_DATA PROVIDED:_
....
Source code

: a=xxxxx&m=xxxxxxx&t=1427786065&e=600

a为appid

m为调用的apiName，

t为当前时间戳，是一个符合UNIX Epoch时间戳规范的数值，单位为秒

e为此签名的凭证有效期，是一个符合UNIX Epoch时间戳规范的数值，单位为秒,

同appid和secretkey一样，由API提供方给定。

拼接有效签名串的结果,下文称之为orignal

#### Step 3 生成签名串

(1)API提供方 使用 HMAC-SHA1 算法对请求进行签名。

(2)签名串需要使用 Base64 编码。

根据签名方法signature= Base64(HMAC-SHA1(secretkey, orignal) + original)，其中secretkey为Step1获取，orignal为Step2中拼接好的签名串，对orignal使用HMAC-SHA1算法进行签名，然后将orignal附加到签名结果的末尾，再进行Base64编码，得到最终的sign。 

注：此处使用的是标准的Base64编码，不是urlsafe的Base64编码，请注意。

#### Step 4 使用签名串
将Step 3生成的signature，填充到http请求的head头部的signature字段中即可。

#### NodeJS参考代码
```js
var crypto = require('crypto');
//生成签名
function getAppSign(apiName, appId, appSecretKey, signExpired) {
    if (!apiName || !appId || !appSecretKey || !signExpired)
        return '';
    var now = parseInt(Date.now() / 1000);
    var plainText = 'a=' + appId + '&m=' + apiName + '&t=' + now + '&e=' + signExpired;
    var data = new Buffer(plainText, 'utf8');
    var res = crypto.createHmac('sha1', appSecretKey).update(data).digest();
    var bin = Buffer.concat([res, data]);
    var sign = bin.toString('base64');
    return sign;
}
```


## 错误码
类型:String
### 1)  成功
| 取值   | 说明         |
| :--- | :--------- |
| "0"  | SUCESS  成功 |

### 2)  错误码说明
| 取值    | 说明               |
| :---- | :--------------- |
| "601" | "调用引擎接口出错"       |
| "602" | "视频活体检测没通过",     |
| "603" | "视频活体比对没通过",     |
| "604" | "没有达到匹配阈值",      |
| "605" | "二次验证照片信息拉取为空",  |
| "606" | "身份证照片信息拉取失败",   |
....
_WHAT TO DO:_
Reproduce each line of the data without any change.

_ANSWER BOX:_
Source code

: a=xxxxx&m=xxxxxxx&t=1427786065&e=600

a为appid

m为调用的apiName，

t为当前时间戳，是一个符合UNIX Epoch时间戳规范的数值，单位为秒

e为此签名的凭证有效期，是一个符合UNIX Epoch时间戳规范的数值，单位为秒,

同appid和secretkey一样，由API提供方给定。

拼接有效签名串的结果,下文称之为orignal

#### Step 3 生成签名串

(1)API提供方 使用 HMAC-SHA1 算法对请求进行签名。

(2)签名串需要使用 Base64 编码。

根据签名方法signature= Base64(HMAC-SHA1(secretkey, orignal) + original)，其中secretkey为Step1获取，orignal为Step2中拼接好的签名串，对orignal使用HMAC-SHA1算法进行签名，然后将orignal附加到签名结果的末尾，再进行Base64编码，得到最终的sign。 

注：此处使用的是标准的Base64编码，不是urlsafe的Base64编码，请注意。

#### Step 4 使用签名串
将Step 3生成的signature，填充到http请求的head头部的signature字段中即可。

#### NodeJS参考代码
```js
var crypto = require('crypto');
//生成签名
function getAppSign(apiName, appId, appSecretKey, signExpired) {
    if (!apiName || !appId || !appSecretKey || !signExpired)
        return '';
    var now = parseInt(Date.now() / 1000);
    var plainText = 'a=' + appId + '&m=' + apiName + '&t=' + now + '&e=' + signExpired;
    var data = new Buffer(plainText, 'utf8');
    var res = crypto.createHmac('sha1', appSecretKey).update(data).digest();
    var bin = Buffer.concat([res, data]);
    var sign = bin.toString('base64');
    return sign;
}
```


## 错误码
类型:String
### 1)  成功
| 取值   | 说明         |
| :--- | :--------- |
| "0"  | SUCESS  成功 |

### 2)  错误码说明
| 取值    | 说明               |
| :---- | :--------------- |
| "601" | "调用引擎接口出错"       |
| "602" | "视频活体检测没通过",     |
| "603" | "视频活体比对没通过",     |
| "604" | "没有达到匹配阈值",      |
| "605" | "二次验证照片信息拉取为空",  |
| "606" | "身份证照片信息拉取失败",   |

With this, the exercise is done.